A group of Christian employers took on the Biden administration on Thursday, filing a lawsuit against federal regulations requiring most nonprofit and for-profit employers to pay for or perform gender transition surgeries, procedures, counseling, and treatments.

In a 49-page complaint, the North Dakota–based Christian Employers Alliance (CEA) argues the directives exceed the government’s statutory and constitutional authority. It claims the Equal Employment Opportunity Commission and U.S. Department of Health and Human Services (HHS) are misinterpreting a provision of Title VII of the Civil Rights Act by including gender identity under a ban on sex discrimination.

As a result, CEA argues, religious employers must pay for and provide health insurance coverage for gender transition procedures, and religious healthcare providers must physically perform or facilitate procedures and treatments that are contrary to their Biblical beliefs about sexuality and gender.

Alliance Defending Freedom attorneys representing the Christian employers also filed a motion asking the court to block enforcement of the mandates. In an affidavit, CEA President Shannon Royce noted that the group’s members “believe that God purposefully designs and creates humans as distinctly either male or female [and] that His purposeful design and creation of humans as male or female is immutable.”

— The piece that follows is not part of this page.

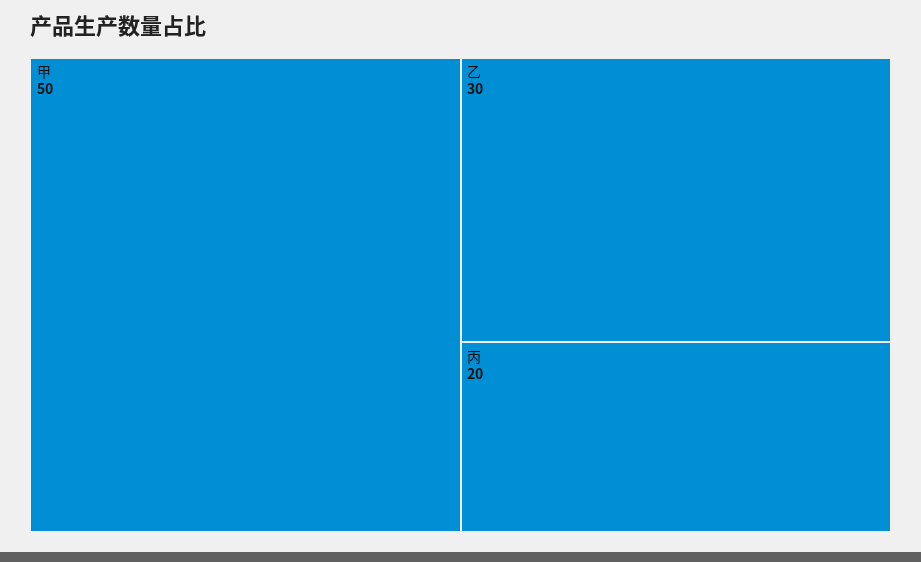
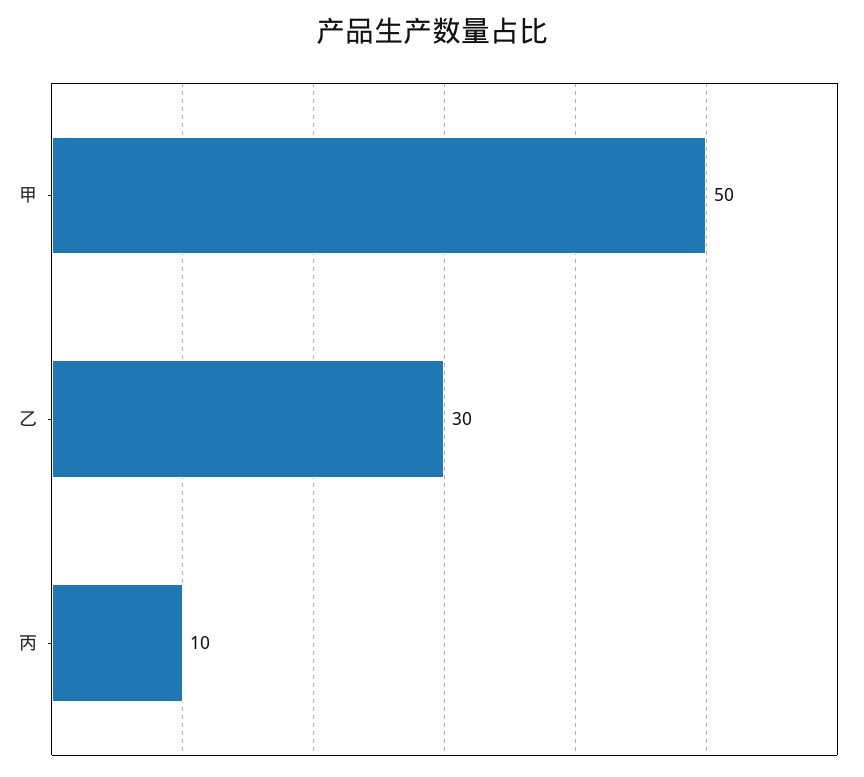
丙: 20 -> 10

Healthcare providers that don’t comply could lose federal funding, and any employer could face civil penalties and punitive damages. But even compliance would come with a cost, said Stephen Vaughn, a Christian businessman and CEO of the Raleigh-based Kitchen and Bath Galleries: “This would be a strain on employers as well as all employees, who would wind up with higher healthcare costs.” He also objected to the mandated coverage on religious grounds.

The American College of Pediatricians, the Catholic Medical Association, and an OB-GYN doctor who specializes in caring for adolescents filed a lawsuit against HHS Secretary Xavier Becerra, among others, in August challenging the mandate. They contend it could require doctors to violate their medical judgment or religious beliefs.

A federal judge in Texas blocked the HHS mandate in August. But Judge Reed O’Connor’s order only covered the parties to the case: Franciscan Alliance (a Catholic hospital network in Indiana and Illinois) and the Christian Medical & Dental Associations and its 19,000 members. A different judge in North Dakota blocked both the HHS and EEOC directives in January, but that ruling also only applied to the parties involved, a coalition of entities affiliated with the Catholic Church.

The Biden administration has sidestepped formal rule-making procedures to create some of its transgender mandates. That issue is now before a federal appeals court. College of the Ozarks, a Christian school, challenged an administration directive requiring schools to open dormitories, locker rooms, and bathrooms to students based on their gender identities. A federal judge in Missouri upheld the mandate in May.

“Any time an agency imposes a binding legal standard that citizens must follow or accept punishment under, it is a rule that the agency should have allowed the public to comment on and that the agency has to answer for in court,” said ADF senior counsel Matt Bowman. “It cannot escape accountability by simply not calling it a rule.”


Steve West

Steve is a reporter for WORLD. A graduate of World Journalism Institute, he worked for 34 years as a federal prosecutor in Raleigh, N.C., where he resides with his wife.